# ATi tool (general questions and also on my 9600xt)



## el_leumas (Jan 1, 2005)

I'm currently using the 0.0.22 ATi Tool and also the Powercolor 9600xt, which defaults at 500/338

Anyway, I can detect the temperature, but which should I be aware of? The GPU or the GPU environment? Its in Celsius right?

My GPU has an average of 55, and the environment, 45. Is this ok?

Any idea whats the max I can o/c my card to? Using default hsf. Don't really trust the find max core/mem function......

My card has 4 active pipelines....what does this means? Is it ok?

There is a function to "Remove Radeon 9000/9250/9550/9600 clock-lock". Should I enable it? 

Lastly, should I activate overdrive if I'm oc-ing?


----------



## el_leumas (Jan 2, 2005)

anyone can help?


----------



## riivo (Jan 2, 2005)

be more aware of GPU temp.

average 55 on full load is ok. without any video program in windows it should be more like 40.

i think from 500 to 540 should be no problem (do artifect scanning of course)

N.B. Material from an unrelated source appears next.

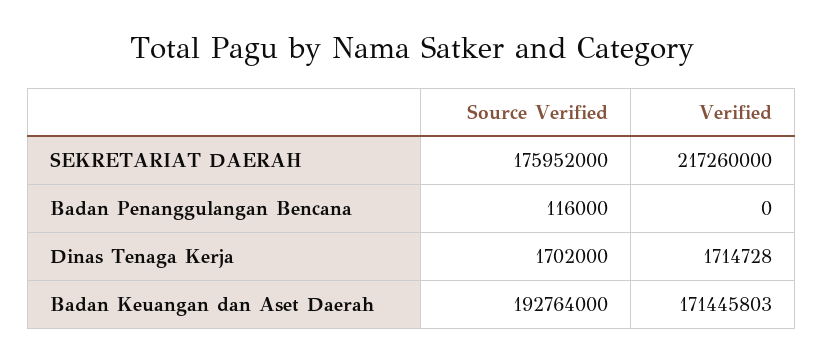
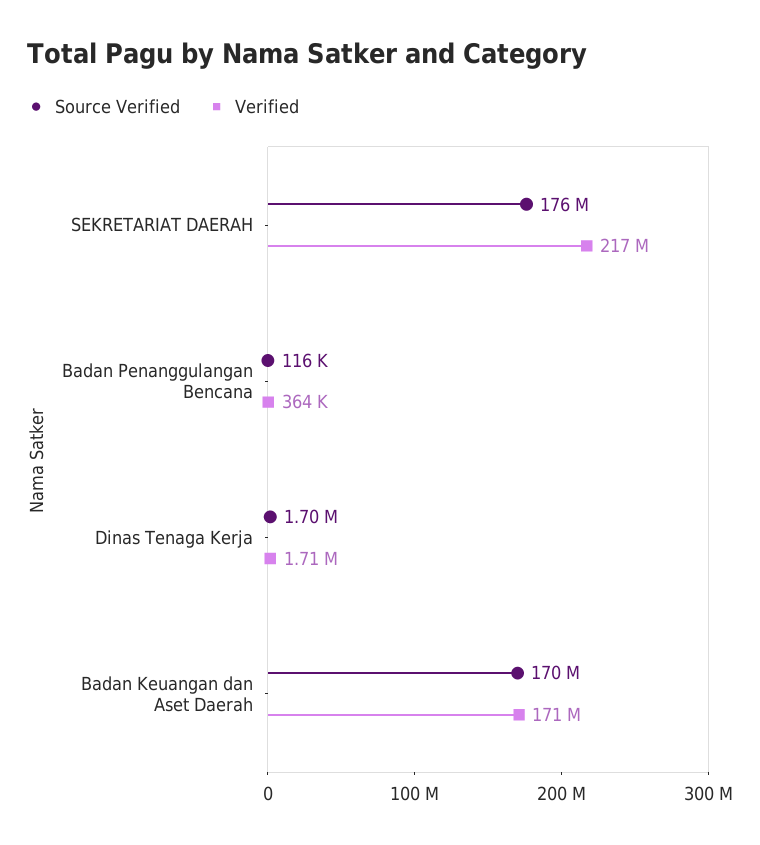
Verified, Badan Penanggulangan Bencana: 0 -> 364000
Source Verified, Badan Keuangan dan Aset Daerah: 192764000 -> 170000000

pipelines are something like highways in your GPU . the more the merryer. 4 is right for 9600

yes

doesn't matter. atitool overrides overdrive 

hope i was useful and excuse my bad english. if any more questions please ask


----------



## el_leumas (Jan 2, 2005)

hey thanks 

Juz a few more questions. How high should I max my mem to ? using default hsf

also, I dont have the overdrive tab in my ATi control panel. Any idea why?


----------



## riivo (Jan 2, 2005)

what's your mem default 300 or 325?

actually no, but it's pretty pointless anyway. +28 MHz doesn't give that much performance. if you want to clock use atitool


----------



## el_leumas (Jan 3, 2005)

my default is 500/338, but thats ddr, so mem shld be 338*2


----------



## riivo (Jan 3, 2005)

i had 325 default and 347 max. so +15 or +18MHz should be no problem. but core clocking gives more performance


----------